Your answer must be the lines from the start of the records through the line with "thumb cmc: (73, 556)", exactly as written, without the pictures.

....

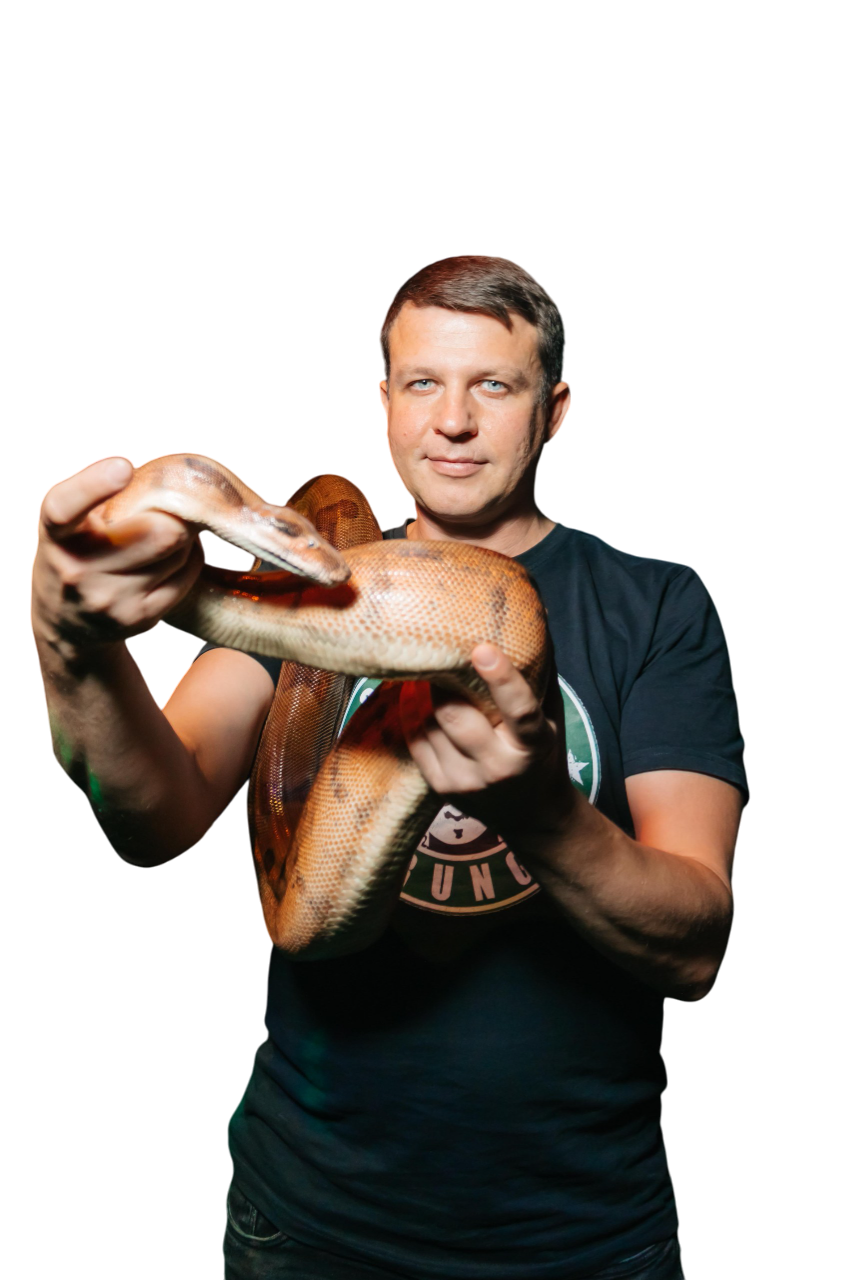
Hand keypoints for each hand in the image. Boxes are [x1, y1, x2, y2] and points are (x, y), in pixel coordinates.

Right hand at [31, 455, 204, 658]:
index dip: (94, 485)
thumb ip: (99, 497)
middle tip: (168, 509)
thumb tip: (163, 479)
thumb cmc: (73, 556)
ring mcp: (112, 598)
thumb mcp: (69, 525)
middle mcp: (79, 569)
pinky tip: (170, 558)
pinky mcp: (140, 618)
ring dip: (183, 536)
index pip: (64, 509)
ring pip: (178, 551)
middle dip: (173, 514)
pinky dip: (188, 559)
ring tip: (162, 535)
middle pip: (158, 531)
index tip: (123, 467)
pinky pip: (187, 575)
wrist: (65, 625)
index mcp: (57, 535)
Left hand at [399, 642, 576, 842]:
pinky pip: (416, 741)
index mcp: (533, 745)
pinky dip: (413, 715)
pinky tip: (416, 698)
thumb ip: (539, 675)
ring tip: (424, 675)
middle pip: (456, 717)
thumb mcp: (552, 718)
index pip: (520, 711)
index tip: (483, 648)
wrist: (533, 814)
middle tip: (433, 655)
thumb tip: (532, 618)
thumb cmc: (541, 752)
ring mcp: (467, 782)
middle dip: (441, 684)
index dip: (502, 679)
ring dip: (425, 697)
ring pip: (431, 726)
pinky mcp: (442, 789)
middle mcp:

....

#### SOLUTION
Hand keypoints for each hand in the image. Boxes are [x1, y1, x2, y2] and points are (x, y), in pixel coordinates.

Right hand at [31, 455, 204, 658]:
index dip: (94, 485)
thumb ip: (99, 497)
middle tip: (168, 509)
thumb tip: (163, 479)
thumb cmc: (73, 556)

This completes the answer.